React app yang network-heavy tidak gagal karena fetch() lambat saja. Ia gagal karena tidak punya budget.

Budget adalah kontrak engineering yang menjawab:

Untuk satu user journey, berapa banyak network work yang boleh kita lakukan sebelum experience, cost, reliability, atau fairness sistem rusak?

Tanpa budget, semua feature kecil terlihat masuk akal:

  • satu endpoint tambahan untuk badge count,
  • satu lookup tambahan untuk display name,
  • satu analytics call tambahan,
  • satu refetch saat focus,
  • satu retry otomatis,
  • satu GraphQL fragment baru,
  • satu prefetch “biar cepat”,
  • satu websocket subscription “biar realtime”.

Secara lokal semuanya benar. Secara sistem, semuanya bisa menjadi waterfall, storm, overfetching, cache churn, dan tail latency.

Bagian ini membangun performance budget untuk React client-server communication sebagai control system, bukan sekadar daftar tips optimasi.


1. Core Mental Model

Remote data punya empat harga utama:

user-perceived latency
+ network bytes
+ backend work
+ client memory/CPU
+ operational risk

React engineer sering hanya melihat loading spinner. Production system melihat semua ini:

Performance budget adalah cara membatasi dan mengarahkan semua biaya itu.

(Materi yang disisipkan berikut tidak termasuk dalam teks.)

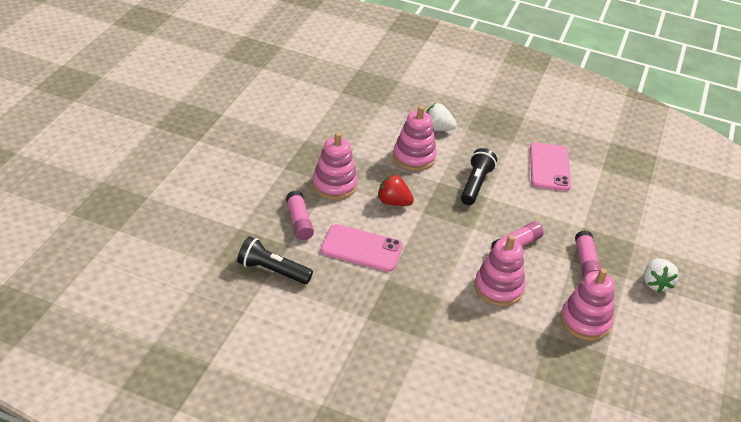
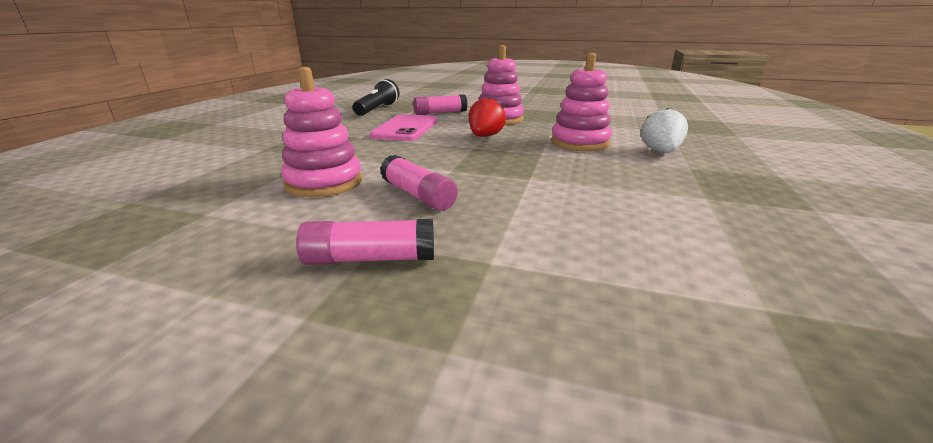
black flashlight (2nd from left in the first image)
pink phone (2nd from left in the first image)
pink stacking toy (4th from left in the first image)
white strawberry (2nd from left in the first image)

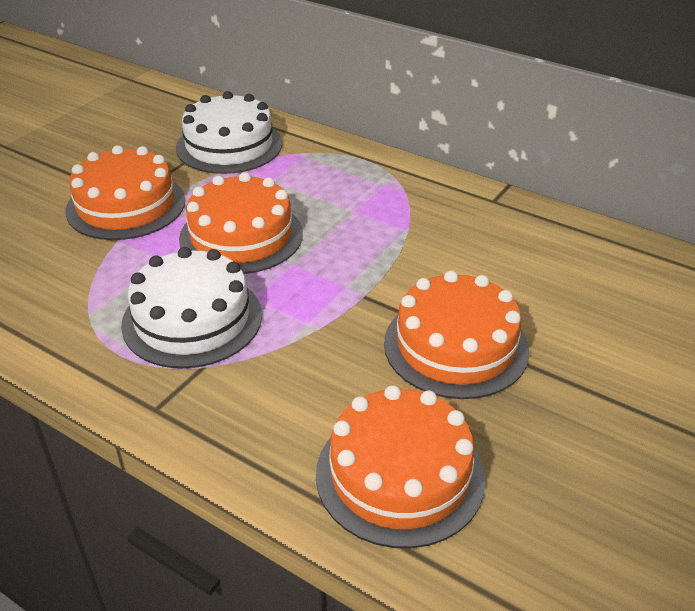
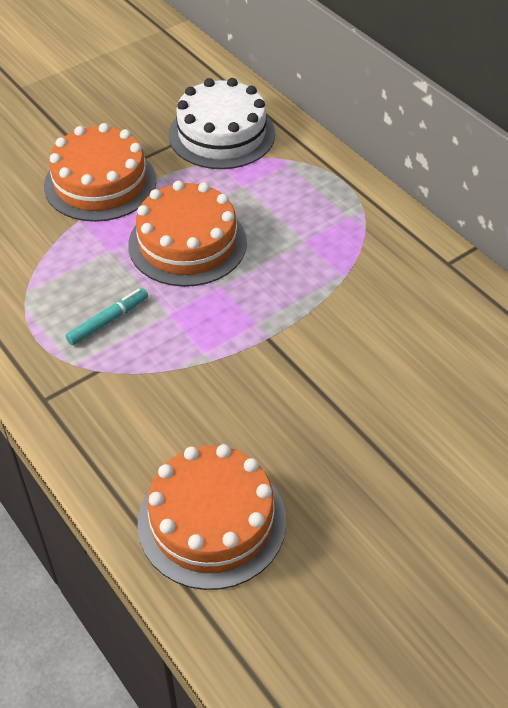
turquoise marker
orange cake (4th from left in the first image)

2. Budget Bukan Hanya “Harus Cepat”

Kalimat seperti “page harus cepat” tidak bisa direview. Budget harus operasional.

Contoh budget yang bisa direview:

Case detail page:
- p75 interactive data ready <= 1200 ms on target network
- p95 <= 2500 ms
- initial route critical API requests <= 3
- total critical JSON payload <= 180 KB compressed
- no sequential user-blocking request deeper than 2 levels
- no automatic retry for non-idempotent mutation
- background refetch must not block primary content
- stale read allowed for summary cards up to 60 seconds
- PII payload excluded unless visible in current viewport

Budget yang baik punya sifat:

PropertyMeaning
measurablebisa diukur di CI, RUM, logs, atau synthetic test
user-journey basedmengikuti flow nyata, bukan endpoint random
tieredbeda budget untuk initial load, interaction, background sync
explicit trade-offtahu mana yang stale boleh, mana yang harus fresh
enforceableada review, alert, test, atau lint rule

3. Jenis Budget dalam Networked React

3.1 Latency Budget

Latency budget menjawab: “berapa lama user boleh menunggu?”

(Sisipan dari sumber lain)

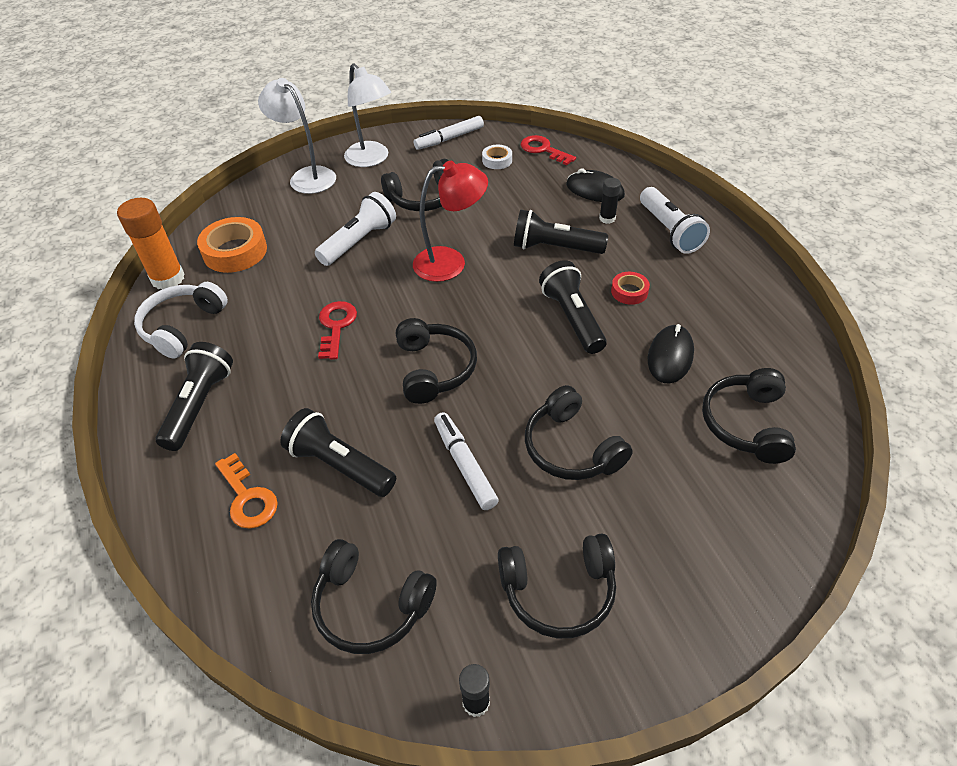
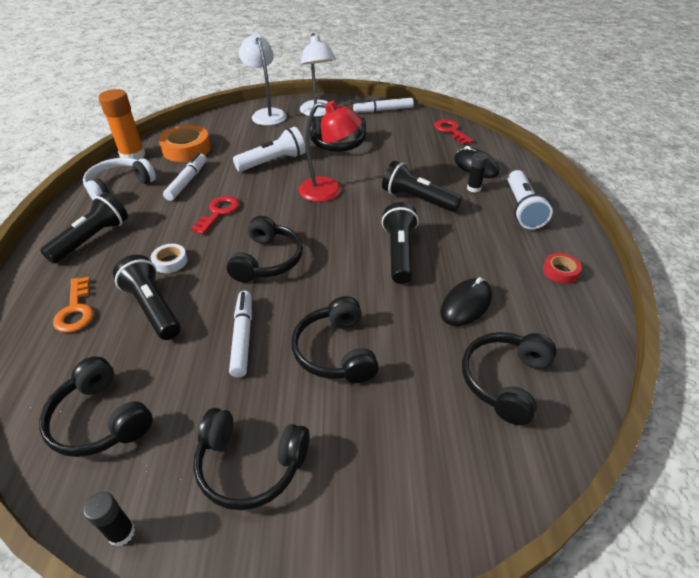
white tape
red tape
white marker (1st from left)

Jangan hanya ukur total page load. Pecah menjadi milestones:

navigation start
→ shell visible
→ primary data visible
→ above-the-fold complete
→ interaction ready
→ background data complete

Contoh:

MilestoneBudgetNotes
route shell visible300 msskeleton/layout sudah muncul
primary entity loaded1000 msdata inti terlihat
secondary panels loaded2000 msboleh lazy/progressive
background enrichment5000 mstidak boleh block interaction

React consequence:

  • data utama jangan tenggelam di bawah request sekunder,
  • Suspense boundary harus mengikuti prioritas user,
  • route loader harus memuat minimum viable data,
  • query cache harus memisahkan critical vs non-critical query.

3.2 Request Count Budget

Request count budget menjawab: “berapa banyak round trip yang boleh terjadi?”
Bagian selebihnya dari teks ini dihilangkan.